__Instrucción escrita 1__
Reproduce el fragmento sobre las tinieblas en San Juan desde "Tinieblas en S." hasta "en sí mismo.", ambos incluidos.
__Instrucción escrita 2__
Según el fragmento proporcionado, ¿por qué Juan describe la condición del hombre cerrado en sí mismo como matar la verdad y ser mentiroso? Responde en una a tres oraciones.

__Fragmento proporcionado__
┄┄┄┄┄┄┄┄┄┄┄┄┄┄┄┄┄┄┄┄

Si la vida se torna tal solo cuando se reconoce llamada por Dios y solo en esta comprensión – de ser «luz» – es vida, es necesario que exista también la posibilidad de recusar tal comprensión y tornarse «tinieblas».

Tinieblas en S. Juan no significa, como en el gnosticismo, una substancia eterna y contraria a Dios; sino es un acto histórico, esto es, la revuelta que traspasa toda la historia del hombre contra el apelo de la palabra divina y el cerrarse del hombre en sí mismo.

Por eso la condición del hombre cerrado en sí y que busca mantener esa orgullosa autosuficiencia es caracterizada por Juan como matar la verdad y ser mentiroso (8, 30-47), buscar la gloria (esto es, la luz aparente) de los hombres en vez de la gloria (la verdadera luz) de Dios (5,44; 7,18; 12,43)[1].

┄┄┄┄┄┄┄┄┄┄┄┄┄┄┄┄┄┄┄┄

__Filas extraídas__
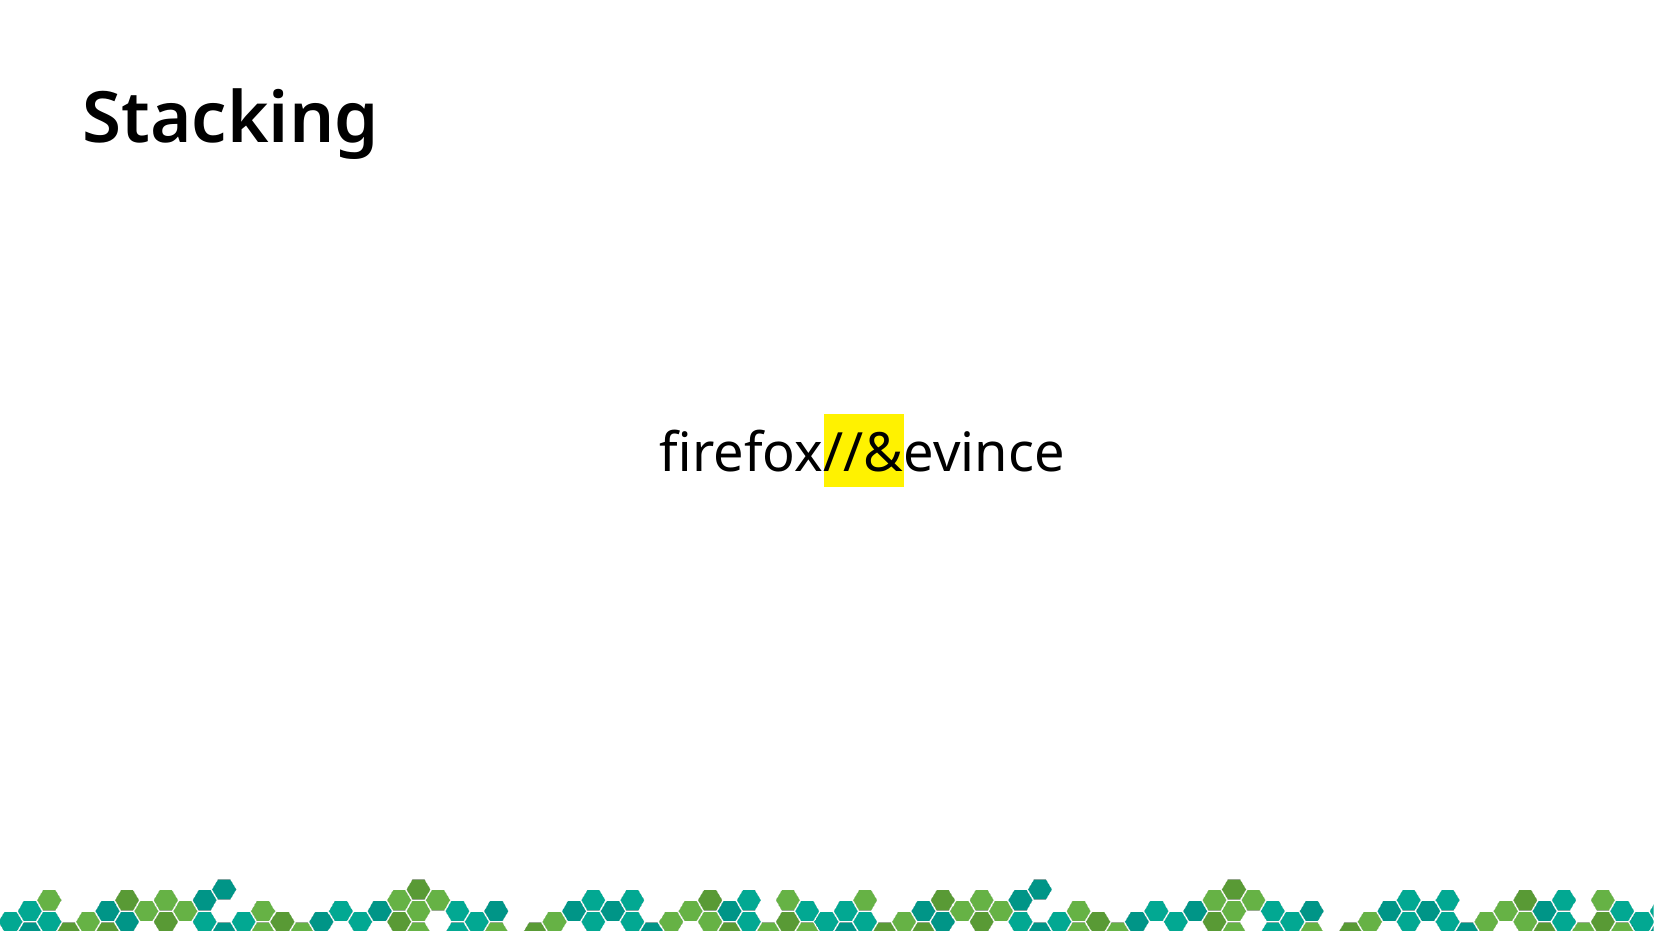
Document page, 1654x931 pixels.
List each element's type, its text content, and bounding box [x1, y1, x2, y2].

title Stacking [82, 37, 1571, 193]
list firefox//&evince [82, 217, 1571, 758]
picture [0, 871, 1654, 931]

┄┄┄┄┄┄┄┄┄┄┄┄┄┄┄┄┄┄┄┄

__Resultado 1__
Tinieblas en S. Juan no significa, como en el gnosticismo, una substancia eterna y contraria a Dios; sino es un acto histórico, esto es, la revuelta que traspasa toda la historia del hombre contra el apelo de la palabra divina y el cerrarse del hombre en sí mismo.

__Resultado 2__
Para Juan, las tinieblas no son una sustancia eterna contraria a Dios. Son un acto histórico: la revuelta del hombre contra el llamado de la palabra divina y su cierre en sí mismo. El hombre que se encierra en sí y quiere mantener su orgullosa autosuficiencia encarna esa revuelta, y por eso Juan lo describe así.